Being a member of the City Woman Network – she was president between 2008 and 2010 – opened her eyes to the opportunities within her grasp. Members felt inspired and encouraged to apply for non-executive and senior executive roles.

During her presidency, Dobie was a witness at the Treasury select committee on women in the City in 2010 and argued that the small pool of women at the top was a problem of demand, rather than supply. That boards were not doing enough to recruit women. 

“I pointed to the fact that there were a lot of women on management committees of FTSE 100 companies who were, therefore, qualified to be considered for the boards of FTSE 250 companies,” she recalls. “If they were on management committees of FTSE 100, they were more than suitable candidates potentially for the 250. And yet not enough of them were being picked. 

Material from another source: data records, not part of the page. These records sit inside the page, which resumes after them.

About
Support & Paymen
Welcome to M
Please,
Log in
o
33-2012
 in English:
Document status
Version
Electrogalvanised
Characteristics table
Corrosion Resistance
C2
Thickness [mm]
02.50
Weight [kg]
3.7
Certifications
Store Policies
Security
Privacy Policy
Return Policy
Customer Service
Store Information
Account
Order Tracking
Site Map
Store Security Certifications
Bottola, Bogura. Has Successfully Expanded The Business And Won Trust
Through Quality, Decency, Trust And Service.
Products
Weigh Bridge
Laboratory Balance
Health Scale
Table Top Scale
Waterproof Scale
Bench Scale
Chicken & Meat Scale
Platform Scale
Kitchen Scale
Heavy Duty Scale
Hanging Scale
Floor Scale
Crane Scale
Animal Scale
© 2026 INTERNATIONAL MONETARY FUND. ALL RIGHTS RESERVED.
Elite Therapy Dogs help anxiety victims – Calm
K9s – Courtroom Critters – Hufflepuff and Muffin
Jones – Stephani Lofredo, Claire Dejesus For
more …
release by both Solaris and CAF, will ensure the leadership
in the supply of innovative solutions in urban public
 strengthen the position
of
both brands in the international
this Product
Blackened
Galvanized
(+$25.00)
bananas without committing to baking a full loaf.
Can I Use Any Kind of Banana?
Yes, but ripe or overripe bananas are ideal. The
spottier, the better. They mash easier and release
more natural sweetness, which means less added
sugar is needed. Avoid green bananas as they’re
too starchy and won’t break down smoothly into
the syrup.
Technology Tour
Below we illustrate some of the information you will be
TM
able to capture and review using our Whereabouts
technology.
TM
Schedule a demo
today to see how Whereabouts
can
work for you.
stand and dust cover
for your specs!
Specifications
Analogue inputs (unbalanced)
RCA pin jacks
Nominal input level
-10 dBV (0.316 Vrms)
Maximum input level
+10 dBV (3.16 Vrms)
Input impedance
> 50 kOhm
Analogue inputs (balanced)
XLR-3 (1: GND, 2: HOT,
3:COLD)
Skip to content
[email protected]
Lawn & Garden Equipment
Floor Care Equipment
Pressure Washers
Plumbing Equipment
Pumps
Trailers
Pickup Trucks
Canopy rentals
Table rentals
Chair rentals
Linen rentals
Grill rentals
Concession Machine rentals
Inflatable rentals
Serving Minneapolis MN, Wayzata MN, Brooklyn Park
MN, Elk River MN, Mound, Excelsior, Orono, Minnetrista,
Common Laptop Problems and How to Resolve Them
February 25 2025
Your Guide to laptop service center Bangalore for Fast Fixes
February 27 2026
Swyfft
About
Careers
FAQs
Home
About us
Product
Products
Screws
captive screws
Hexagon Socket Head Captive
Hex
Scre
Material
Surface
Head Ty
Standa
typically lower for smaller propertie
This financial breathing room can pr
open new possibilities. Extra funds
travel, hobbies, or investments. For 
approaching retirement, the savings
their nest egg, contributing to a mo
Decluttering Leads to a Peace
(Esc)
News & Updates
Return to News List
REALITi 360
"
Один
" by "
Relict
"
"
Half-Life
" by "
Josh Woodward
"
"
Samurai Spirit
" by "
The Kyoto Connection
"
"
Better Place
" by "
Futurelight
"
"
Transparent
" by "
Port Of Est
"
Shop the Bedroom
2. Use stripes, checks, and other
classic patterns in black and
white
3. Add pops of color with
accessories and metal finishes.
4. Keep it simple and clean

“I was astonished when other women who gave evidence to the Treasury select committee did not agree with me. They thought it was a problem of supply – which took me back a bit.

“That has now changed. At the time, less than 12% of the FTSE 100 directors were women, and now it’s nearly 32%. Things have gone a long way I’m glad to say.” 

Why the perception of not enough women?

“There were many reasons people believed there were not enough women, both cultural and business; many of which have been well-considered,” Dobie responds. “I think one of the issues for board recruitment used to be the problem of recruiting ‘someone like me’. So, if white men already dominate the board, then if you’re going to recruit more white men. I think that is changing. These things, because they’re cultural, have taken a very long time and progress is sometimes painfully slow, but we see the change reflected in the figures – up from 12% to almost 32% now.”

To keep up the momentum, sponsorship, mentoring, and networking will have a huge role to play in improving gender diversity, she argues.

However, boards need more than gender diversity. Dobie concludes: “A good board needs diverse experience, different perceptions, to ensure that every discussion, every decision looks at the question from different angles. And that doesn’t just come from gender diversity; it’s about background, experience and motivation. That’s the important ingredient.”